Но Федорченко уже ничто не могло остановить. Мне казалось, что, если бы он уехал на другой конец света, изменил бы совершенно свою жизнь и забыл бы о том, что с ним происходило, — все равно, весь этот страшный мир, этот воздух, в котором он задыхался, все равно вернулся бы к нему.
Помню особенно, как я долго смотрел на него, придя однажды в кабаре, он не знал о моем присутствии. Он сидел, закрыв глаза, закинув назад голову на жилистой шее, и я тогда заметил, что его лицо было способно бледнеть, до сих пор оно всегда было красноватым. И в этой темноте — он ни разу не открыл глаз — сквозь их музыкальный туман, до него доносился низкий голос Кати, певший о сожалении и расставании и о потерянных возможностях счастья, — и опять Россия, почти неведомая и далекая Россия, и все тот же снег, и ямщики, и бубенчики. Мне представилась тогда, среди этой цыганской, поющей и плачущей тоски, непоправимая ошибочность такой жизни и всего, что происходило; и вместе с тем это была одна из тех ошибок, после которых прежнее существование, счастливое и спокойное, навсегда теряет свою, казалось бы, законную и заслуженную привлекательность. Это была ошибка безвозвратная; тот, кто ее совершал и понимал сейчас весь этот легкий и хрупкий мираж, не мог уже обрести того, что этому предшествовало.

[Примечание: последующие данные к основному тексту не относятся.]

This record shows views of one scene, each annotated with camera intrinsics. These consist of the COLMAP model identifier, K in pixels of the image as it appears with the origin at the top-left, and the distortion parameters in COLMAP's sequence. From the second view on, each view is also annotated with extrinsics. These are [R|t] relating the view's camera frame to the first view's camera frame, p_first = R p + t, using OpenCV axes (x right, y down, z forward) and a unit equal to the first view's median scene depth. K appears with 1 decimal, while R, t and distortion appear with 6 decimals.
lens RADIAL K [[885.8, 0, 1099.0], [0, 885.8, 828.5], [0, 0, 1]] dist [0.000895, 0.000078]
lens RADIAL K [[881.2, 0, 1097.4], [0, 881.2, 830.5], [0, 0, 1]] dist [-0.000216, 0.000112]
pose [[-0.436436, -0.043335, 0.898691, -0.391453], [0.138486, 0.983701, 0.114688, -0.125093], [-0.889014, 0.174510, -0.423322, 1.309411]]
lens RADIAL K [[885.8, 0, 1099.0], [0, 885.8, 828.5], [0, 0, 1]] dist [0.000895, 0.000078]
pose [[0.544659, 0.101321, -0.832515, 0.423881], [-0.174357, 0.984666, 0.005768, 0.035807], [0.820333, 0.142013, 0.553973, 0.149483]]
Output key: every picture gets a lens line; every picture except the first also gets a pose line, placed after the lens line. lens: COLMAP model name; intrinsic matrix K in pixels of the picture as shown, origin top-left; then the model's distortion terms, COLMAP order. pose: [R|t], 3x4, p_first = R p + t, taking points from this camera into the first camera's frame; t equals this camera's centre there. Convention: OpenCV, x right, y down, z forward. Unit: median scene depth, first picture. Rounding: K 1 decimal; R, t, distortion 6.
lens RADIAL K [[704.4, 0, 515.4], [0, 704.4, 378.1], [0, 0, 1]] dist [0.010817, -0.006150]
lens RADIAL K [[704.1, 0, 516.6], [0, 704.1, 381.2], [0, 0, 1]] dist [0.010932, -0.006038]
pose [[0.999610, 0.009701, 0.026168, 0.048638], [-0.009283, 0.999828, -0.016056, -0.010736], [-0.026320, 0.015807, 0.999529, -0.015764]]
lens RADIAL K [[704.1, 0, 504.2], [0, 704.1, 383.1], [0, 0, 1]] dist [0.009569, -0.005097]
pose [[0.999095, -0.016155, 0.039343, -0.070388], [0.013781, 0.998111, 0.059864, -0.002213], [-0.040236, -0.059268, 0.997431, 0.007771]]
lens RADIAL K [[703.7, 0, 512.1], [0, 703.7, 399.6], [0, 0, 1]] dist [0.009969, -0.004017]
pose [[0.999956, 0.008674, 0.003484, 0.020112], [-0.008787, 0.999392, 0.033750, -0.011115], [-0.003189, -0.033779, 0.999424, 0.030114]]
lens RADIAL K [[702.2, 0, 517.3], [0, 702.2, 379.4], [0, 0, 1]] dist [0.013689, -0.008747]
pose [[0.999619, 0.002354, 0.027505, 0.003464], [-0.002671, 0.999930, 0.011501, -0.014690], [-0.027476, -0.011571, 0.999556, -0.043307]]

Все это время судьба Федорченко, — хотя я относился к нему всегда с совершенным, казалось бы, равнодушием, — сильно занимала меня, у меня было впечатление, что я присутствую при его душевной агонии, не будучи в состоянии ему помочь чем бы то ни было. Я долго искал объяснения этого невольного и неожиданного моего сочувствия к нему. Я думаю, что все-таки оно возникло оттого, что Федорченко, в эти последние месяцы его жизни, в силу стремительной и смертельной своей эволюции, приблизился к тому типу людей, который всегда интересовал меня и с которым до сих пор он не имел ничего общего. Все это время я не мог отделаться от ощущения, что и я, каким-то косвенным и незаконным образом, участвую в его несчастье. Это было результатом одной моей злополучной особенности: я невольно приучил свою фантазию к слишком усиленной и напряженной работе, — и раз начавшись, эта работа продолжалась, и я не всегда мог ее остановить. И так же, как мне казалось, я понимал Платона, следуя за ним, насколько это было мне доступно, во всех его рассуждениях и в его заблуждениях, углубленных постоянным опьянением, так же, как с необъяснимым и напряженным вниманием я почти что переживал, восстанавливая чуть ли не каждую мелочь в воображении, бурную жизнь Ральди или существование Алисы, — так теперь я был окружен тем воздухом, в котором задыхался и умирал Федорченко.